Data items
*** Begin section ***
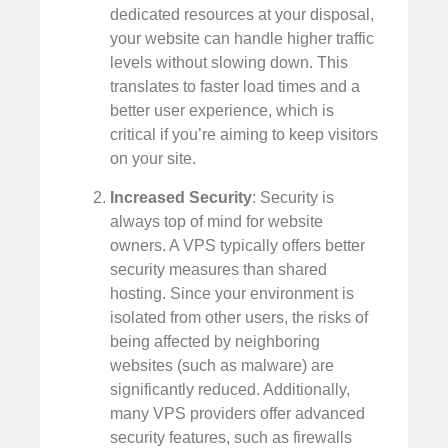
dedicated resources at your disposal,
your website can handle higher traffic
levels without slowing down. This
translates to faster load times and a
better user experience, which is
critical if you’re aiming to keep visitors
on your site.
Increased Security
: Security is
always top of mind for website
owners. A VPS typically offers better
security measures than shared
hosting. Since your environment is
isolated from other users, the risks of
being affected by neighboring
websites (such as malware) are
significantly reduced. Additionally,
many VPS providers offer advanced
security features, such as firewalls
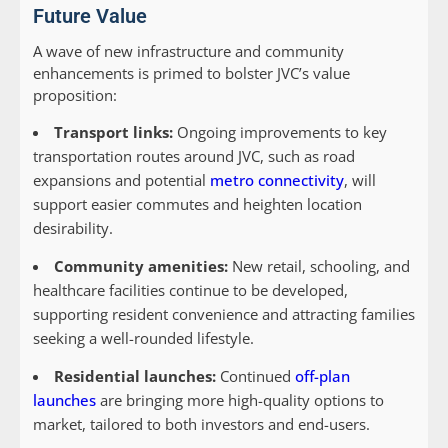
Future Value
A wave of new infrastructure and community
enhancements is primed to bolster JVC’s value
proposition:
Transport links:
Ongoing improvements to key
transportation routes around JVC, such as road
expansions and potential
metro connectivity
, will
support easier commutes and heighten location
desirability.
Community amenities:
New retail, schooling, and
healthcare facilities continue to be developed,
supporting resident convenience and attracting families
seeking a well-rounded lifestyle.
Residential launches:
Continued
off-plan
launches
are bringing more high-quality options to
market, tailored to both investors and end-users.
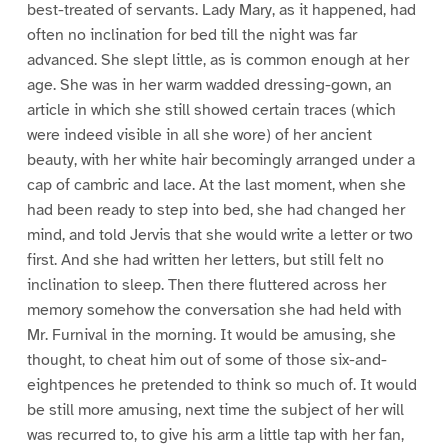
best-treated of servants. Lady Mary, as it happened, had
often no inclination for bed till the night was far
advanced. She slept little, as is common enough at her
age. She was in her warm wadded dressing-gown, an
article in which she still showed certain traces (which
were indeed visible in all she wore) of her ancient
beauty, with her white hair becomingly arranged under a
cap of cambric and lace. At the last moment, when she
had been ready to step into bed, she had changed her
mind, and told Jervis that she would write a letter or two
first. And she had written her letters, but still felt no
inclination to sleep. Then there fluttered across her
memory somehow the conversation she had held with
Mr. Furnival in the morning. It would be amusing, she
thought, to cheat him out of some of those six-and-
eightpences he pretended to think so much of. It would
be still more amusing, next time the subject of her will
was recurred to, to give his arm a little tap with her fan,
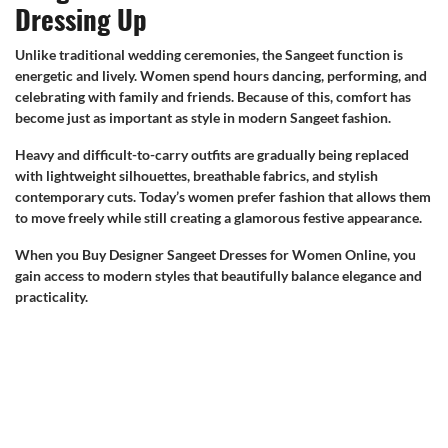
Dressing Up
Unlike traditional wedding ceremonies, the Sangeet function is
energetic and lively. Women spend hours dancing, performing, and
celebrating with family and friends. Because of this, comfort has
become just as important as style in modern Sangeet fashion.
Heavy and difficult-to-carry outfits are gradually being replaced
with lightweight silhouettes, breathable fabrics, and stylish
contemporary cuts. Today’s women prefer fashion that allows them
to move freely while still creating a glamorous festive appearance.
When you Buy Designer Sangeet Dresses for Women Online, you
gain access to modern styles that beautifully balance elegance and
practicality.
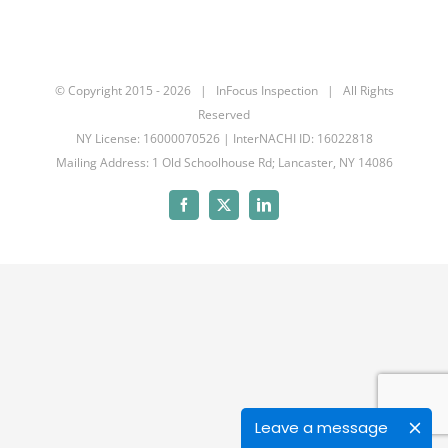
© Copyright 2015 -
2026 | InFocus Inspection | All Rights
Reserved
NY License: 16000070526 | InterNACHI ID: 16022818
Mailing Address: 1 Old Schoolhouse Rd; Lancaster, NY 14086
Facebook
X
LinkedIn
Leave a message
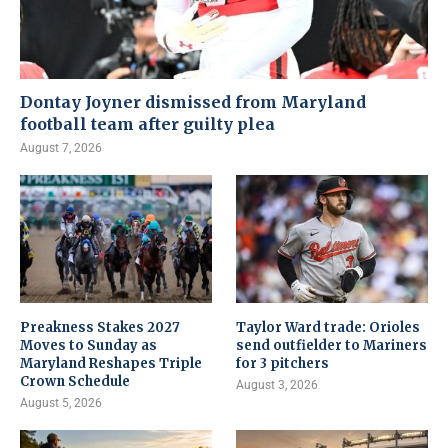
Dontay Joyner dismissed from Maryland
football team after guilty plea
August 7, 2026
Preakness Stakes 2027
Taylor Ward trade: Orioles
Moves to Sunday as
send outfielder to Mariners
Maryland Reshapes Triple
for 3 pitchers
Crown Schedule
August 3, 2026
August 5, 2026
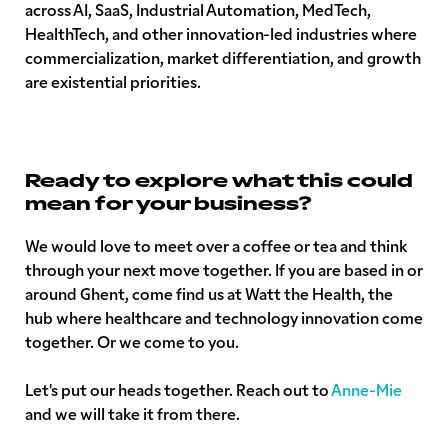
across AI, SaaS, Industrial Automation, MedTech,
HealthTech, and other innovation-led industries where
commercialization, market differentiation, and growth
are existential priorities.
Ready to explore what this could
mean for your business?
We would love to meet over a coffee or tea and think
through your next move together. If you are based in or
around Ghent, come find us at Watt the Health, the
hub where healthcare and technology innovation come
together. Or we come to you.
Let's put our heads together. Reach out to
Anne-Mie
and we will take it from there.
*** End section ***
*** Begin section ***
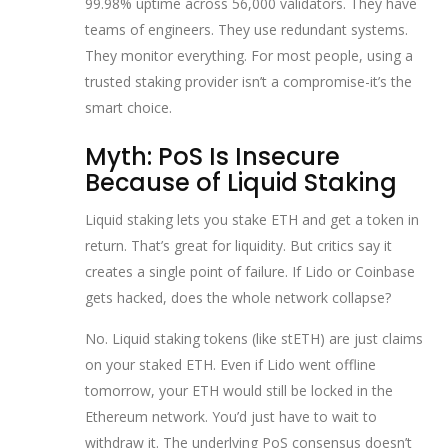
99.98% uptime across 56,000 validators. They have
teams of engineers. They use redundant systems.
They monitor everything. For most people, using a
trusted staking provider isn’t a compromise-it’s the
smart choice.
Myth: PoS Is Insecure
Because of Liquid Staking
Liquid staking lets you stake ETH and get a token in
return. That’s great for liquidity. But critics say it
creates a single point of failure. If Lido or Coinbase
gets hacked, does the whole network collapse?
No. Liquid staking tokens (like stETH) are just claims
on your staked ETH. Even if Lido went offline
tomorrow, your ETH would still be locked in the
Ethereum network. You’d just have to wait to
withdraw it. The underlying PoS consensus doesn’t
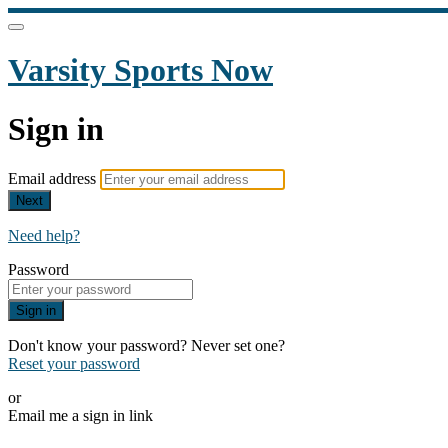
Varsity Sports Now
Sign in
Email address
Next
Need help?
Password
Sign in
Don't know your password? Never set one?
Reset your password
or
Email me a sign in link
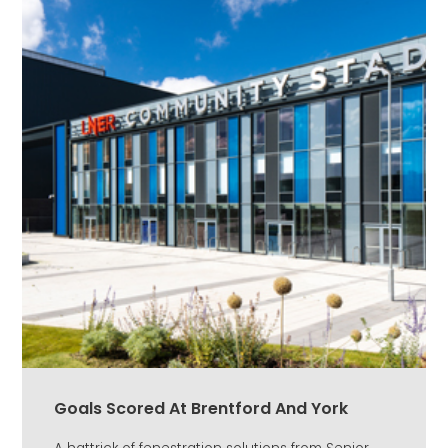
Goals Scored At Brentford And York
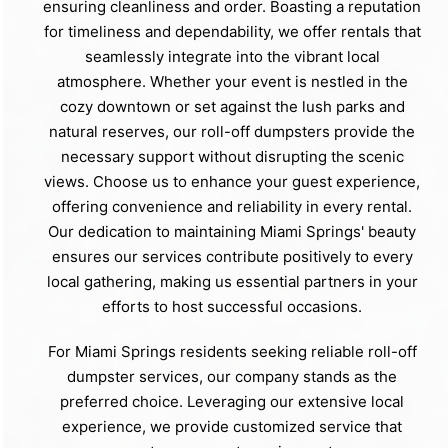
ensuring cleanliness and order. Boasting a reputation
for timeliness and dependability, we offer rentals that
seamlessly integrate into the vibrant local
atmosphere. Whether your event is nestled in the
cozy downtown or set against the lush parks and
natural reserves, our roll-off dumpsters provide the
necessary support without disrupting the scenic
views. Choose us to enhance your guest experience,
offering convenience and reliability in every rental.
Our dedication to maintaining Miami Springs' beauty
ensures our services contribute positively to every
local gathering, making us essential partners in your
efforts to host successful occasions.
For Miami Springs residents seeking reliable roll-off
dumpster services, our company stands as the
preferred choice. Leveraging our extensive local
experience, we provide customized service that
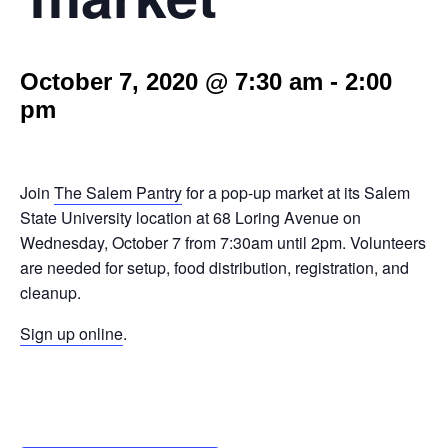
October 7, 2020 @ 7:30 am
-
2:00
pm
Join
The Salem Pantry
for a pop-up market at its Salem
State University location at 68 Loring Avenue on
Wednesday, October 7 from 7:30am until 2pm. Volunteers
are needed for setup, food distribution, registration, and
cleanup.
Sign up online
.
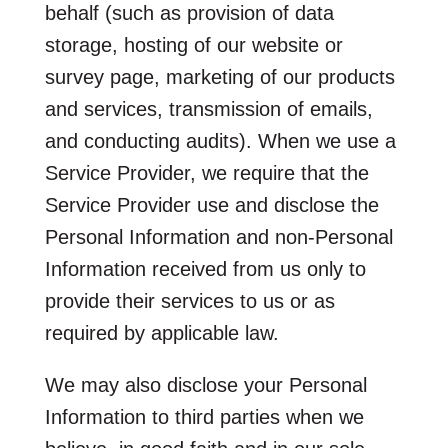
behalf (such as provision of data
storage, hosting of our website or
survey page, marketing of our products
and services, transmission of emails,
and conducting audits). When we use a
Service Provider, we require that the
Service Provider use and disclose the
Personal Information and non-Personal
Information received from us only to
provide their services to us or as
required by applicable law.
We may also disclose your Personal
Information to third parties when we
*** End section ***
*** Begin section ***
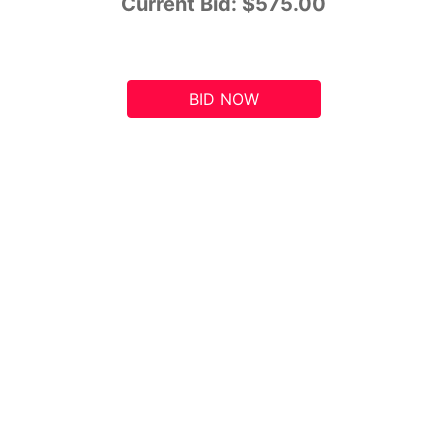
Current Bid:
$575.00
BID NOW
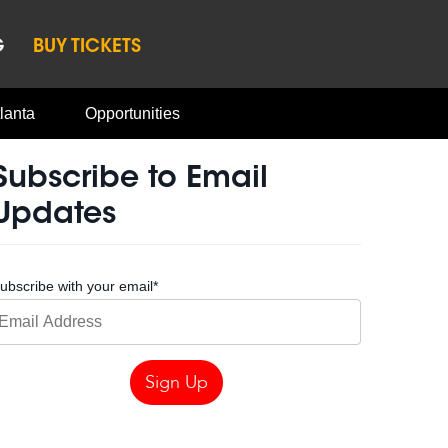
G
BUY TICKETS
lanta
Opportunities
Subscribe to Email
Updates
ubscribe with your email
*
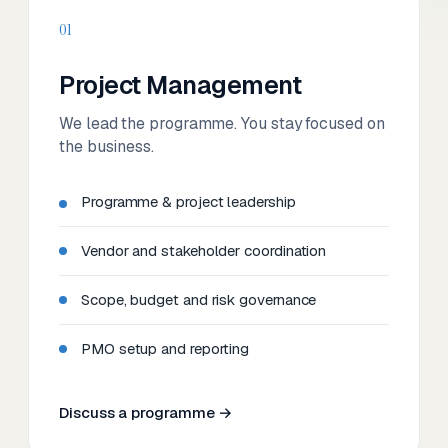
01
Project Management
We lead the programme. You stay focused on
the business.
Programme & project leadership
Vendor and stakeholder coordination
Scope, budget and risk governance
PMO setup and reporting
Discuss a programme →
*** End section ***
What you should do:
Reproduce the lines of the records verbatim, from the line containing "Future Value" through the line containing "market, tailored to", including both of those lines.

Exercise response:
Future Value
A wave of new infrastructure and community
enhancements is primed to bolster JVC’s value
proposition:
Transport links:
Ongoing improvements to key
transportation routes around JVC, such as road
expansions and potential
metro connectivity
, will
support easier commutes and heighten location
desirability.
Community amenities:
New retail, schooling, and
healthcare facilities continue to be developed,
supporting resident convenience and attracting families
seeking a well-rounded lifestyle.
Residential launches:
Continued
off-plan
launches
are bringing more high-quality options to
market, tailored to both investors and end-users.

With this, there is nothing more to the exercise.